*INSTRUÇÕES DO EXERCÍCIO:*
1: De acordo com o texto fornecido, em que mês e ano se realizou o VI Congresso do PCP?
2: Reescreva de forma mais breve o parágrafo do texto fornecido que começa por "A grande resposta será encontrada", mantendo os factos principais.

*TEXTO FORNECIDO:*
________________________

A grande resposta será encontrada no programa do Partido, aprovado pelo VI Congresso do PCP, realizado em 1965. Para uma clara determinação do conceito que a exprime – o de revolução democrática e nacional – convirá ter em boa conta a consistência e a minúcia das análises da situação concreta de Portugal, assim como as brilhantes formulações de síntese, realizadas no Rumo à Vitória (as tarefas do Partido na revolução democrática e nacional), apresentado à reunião do comité central de Abril de 1964; o Relatório da Actividade do Comité Central, redigido cerca de ano e meio depois do Rumo á Vitória e que será apresentado ao VI Congresso, realizado em Setembro de 1965, que aprovará o Programa do partido, que ficará, na História de Portugal e da Europa, como o Programa da Revolução Democrática e Nacional e Nacional.

________________________

*INFORMAÇÃO DA FONTE:*
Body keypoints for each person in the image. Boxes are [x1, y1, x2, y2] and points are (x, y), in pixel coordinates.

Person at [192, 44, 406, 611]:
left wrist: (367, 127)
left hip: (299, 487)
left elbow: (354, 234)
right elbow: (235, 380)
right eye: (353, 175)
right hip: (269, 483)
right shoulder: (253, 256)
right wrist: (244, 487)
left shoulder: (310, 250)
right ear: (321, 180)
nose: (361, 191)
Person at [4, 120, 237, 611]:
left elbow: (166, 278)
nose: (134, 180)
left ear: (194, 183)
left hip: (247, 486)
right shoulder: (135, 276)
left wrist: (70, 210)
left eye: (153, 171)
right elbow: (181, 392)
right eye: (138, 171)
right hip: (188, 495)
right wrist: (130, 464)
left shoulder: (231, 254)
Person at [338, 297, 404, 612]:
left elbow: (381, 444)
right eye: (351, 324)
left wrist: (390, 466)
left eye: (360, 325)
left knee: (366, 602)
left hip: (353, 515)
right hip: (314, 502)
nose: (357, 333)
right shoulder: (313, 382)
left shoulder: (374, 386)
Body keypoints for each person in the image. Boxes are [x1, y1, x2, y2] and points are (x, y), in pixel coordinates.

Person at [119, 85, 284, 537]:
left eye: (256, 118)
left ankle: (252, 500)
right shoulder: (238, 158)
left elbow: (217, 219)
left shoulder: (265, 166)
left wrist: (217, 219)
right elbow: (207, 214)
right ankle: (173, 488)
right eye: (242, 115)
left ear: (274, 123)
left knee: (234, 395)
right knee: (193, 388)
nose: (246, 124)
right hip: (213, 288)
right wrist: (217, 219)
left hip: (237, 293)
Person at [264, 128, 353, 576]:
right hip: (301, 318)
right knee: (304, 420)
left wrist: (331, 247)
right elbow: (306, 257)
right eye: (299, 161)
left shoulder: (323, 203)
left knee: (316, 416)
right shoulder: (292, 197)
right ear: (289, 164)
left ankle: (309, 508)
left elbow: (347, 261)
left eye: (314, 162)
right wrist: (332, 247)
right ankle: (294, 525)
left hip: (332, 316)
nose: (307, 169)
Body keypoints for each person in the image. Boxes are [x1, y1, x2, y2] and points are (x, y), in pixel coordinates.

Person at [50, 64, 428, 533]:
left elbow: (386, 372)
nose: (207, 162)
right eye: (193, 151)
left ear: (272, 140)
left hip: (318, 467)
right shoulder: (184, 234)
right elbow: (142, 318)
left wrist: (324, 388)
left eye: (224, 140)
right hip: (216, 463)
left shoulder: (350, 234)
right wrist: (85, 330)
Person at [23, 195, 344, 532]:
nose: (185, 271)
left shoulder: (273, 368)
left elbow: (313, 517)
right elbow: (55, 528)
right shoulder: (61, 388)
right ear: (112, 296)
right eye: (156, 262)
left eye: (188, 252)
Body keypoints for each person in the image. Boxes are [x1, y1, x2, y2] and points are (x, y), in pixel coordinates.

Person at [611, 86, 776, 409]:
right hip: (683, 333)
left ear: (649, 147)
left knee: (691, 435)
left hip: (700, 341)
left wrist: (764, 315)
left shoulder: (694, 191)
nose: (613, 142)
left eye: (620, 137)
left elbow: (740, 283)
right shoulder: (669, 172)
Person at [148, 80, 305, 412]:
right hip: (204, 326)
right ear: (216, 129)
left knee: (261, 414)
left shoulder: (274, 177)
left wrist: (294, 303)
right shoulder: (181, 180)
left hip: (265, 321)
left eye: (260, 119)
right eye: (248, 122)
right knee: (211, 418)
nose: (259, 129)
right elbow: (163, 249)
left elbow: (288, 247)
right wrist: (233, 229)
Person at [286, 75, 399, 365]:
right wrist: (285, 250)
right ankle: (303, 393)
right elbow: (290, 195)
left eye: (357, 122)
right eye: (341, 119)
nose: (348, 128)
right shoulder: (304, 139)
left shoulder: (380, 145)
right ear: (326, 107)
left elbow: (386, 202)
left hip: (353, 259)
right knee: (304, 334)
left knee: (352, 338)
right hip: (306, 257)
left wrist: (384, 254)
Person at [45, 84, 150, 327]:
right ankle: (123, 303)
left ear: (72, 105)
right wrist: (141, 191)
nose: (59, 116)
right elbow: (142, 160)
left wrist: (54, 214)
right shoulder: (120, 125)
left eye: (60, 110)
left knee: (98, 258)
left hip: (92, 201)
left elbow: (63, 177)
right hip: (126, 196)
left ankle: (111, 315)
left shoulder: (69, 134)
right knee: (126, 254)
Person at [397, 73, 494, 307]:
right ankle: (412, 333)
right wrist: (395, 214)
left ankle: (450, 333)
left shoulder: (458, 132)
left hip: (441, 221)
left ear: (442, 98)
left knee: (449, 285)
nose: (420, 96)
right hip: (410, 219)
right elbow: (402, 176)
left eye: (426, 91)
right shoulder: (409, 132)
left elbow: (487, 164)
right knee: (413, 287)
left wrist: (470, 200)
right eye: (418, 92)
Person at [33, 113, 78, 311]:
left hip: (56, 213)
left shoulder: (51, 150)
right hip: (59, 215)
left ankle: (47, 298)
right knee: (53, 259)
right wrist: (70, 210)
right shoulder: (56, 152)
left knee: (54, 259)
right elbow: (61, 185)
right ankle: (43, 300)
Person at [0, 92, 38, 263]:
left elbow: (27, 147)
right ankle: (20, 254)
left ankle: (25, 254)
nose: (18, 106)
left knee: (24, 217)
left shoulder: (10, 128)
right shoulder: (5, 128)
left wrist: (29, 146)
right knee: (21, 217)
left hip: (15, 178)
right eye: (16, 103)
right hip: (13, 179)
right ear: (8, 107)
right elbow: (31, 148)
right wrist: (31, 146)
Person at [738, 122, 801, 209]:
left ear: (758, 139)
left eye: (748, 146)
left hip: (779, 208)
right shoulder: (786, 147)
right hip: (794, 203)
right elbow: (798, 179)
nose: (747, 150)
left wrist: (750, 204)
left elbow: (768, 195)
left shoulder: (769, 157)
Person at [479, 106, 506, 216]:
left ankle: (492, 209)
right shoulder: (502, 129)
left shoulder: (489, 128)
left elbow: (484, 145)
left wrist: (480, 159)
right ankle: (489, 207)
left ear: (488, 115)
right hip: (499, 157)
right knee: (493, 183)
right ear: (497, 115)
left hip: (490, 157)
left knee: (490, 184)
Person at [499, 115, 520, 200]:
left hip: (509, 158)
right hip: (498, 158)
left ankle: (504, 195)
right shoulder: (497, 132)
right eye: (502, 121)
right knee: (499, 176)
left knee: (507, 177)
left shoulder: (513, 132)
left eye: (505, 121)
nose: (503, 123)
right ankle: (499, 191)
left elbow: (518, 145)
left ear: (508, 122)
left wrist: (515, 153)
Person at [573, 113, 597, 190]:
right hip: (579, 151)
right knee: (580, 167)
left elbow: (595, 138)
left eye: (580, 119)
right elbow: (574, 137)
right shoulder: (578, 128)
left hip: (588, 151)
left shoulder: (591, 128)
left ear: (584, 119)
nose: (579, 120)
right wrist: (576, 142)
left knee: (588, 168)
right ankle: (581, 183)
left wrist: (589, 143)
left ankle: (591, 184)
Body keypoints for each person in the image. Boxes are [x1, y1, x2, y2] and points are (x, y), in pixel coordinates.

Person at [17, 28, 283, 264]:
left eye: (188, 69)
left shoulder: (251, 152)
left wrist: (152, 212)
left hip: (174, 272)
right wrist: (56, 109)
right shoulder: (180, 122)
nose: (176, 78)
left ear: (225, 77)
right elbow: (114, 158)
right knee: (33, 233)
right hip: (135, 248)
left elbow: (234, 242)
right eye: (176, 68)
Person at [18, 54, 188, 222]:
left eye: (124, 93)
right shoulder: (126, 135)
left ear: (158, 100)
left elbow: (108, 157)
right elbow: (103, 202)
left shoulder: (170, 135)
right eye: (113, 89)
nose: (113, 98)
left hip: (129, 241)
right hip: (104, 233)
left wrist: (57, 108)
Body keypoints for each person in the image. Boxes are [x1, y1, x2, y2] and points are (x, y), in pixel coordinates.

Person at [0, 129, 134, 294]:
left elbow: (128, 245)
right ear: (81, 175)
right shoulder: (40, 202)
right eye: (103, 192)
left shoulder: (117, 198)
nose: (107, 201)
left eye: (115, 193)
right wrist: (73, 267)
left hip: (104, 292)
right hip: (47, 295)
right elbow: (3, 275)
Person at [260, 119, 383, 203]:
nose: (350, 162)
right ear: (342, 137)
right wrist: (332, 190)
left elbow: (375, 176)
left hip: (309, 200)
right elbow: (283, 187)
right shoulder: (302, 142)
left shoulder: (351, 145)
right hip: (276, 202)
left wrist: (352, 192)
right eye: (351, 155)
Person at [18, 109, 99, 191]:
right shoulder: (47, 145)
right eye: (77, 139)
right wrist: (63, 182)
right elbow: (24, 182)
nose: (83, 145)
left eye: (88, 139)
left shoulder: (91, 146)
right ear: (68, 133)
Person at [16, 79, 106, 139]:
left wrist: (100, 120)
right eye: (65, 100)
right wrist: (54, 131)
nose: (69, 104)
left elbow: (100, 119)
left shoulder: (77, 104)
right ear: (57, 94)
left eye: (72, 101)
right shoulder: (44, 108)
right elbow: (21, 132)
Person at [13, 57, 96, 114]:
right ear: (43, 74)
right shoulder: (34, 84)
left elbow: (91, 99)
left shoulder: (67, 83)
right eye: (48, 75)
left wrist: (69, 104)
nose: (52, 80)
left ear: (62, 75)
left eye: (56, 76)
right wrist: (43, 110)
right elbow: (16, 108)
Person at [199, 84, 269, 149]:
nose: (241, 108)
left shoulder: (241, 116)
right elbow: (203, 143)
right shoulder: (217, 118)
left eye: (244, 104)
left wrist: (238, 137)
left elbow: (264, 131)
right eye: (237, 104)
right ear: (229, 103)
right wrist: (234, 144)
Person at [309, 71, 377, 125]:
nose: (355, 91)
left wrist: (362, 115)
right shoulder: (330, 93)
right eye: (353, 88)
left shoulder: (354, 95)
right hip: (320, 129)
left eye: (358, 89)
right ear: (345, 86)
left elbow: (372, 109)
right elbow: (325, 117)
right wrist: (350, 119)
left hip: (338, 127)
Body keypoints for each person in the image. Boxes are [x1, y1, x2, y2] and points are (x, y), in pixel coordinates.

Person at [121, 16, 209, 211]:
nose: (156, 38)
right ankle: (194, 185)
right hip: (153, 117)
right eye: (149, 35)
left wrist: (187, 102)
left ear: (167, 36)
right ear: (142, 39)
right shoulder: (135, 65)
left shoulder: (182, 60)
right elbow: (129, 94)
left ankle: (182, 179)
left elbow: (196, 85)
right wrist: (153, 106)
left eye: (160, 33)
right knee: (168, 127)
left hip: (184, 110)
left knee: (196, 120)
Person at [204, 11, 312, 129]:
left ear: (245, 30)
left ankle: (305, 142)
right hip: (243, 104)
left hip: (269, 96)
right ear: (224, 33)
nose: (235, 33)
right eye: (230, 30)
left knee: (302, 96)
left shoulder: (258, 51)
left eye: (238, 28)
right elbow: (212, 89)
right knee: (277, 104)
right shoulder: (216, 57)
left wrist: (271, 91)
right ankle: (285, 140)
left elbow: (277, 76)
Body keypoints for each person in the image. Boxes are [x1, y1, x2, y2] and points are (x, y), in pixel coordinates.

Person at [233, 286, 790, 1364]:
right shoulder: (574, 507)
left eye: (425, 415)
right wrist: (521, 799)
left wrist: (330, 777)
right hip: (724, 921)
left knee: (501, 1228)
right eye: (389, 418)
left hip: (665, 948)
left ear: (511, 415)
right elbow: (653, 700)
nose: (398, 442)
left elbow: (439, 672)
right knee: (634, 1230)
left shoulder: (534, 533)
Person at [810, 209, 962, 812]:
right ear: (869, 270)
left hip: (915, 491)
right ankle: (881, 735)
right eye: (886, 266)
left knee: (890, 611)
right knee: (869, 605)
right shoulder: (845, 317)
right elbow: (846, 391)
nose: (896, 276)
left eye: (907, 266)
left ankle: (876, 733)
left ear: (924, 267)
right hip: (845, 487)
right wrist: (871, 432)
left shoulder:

________________________

*RESPOSTAS ÀS TAREFAS:*
1: Em setembro de 1965.

2: A grande resposta está no programa do PCP, aprovado no VI Congresso, realizado em setembro de 1965. Para definir com clareza o conceito de revolução democrática e nacional, convém considerar as análises da situação concreta de Portugal e as formulações de síntese de dois documentos. O primeiro é o Rumo à Vitória, apresentado à reunião do comité central de abril de 1964. O segundo é o Relatório da Actividade do Comité Central, redigido cerca de ano e meio depois e apresentado ao VI Congresso. Esse programa ficará na História de Portugal e da Europa como o Programa da Revolução Democrática e Nacional.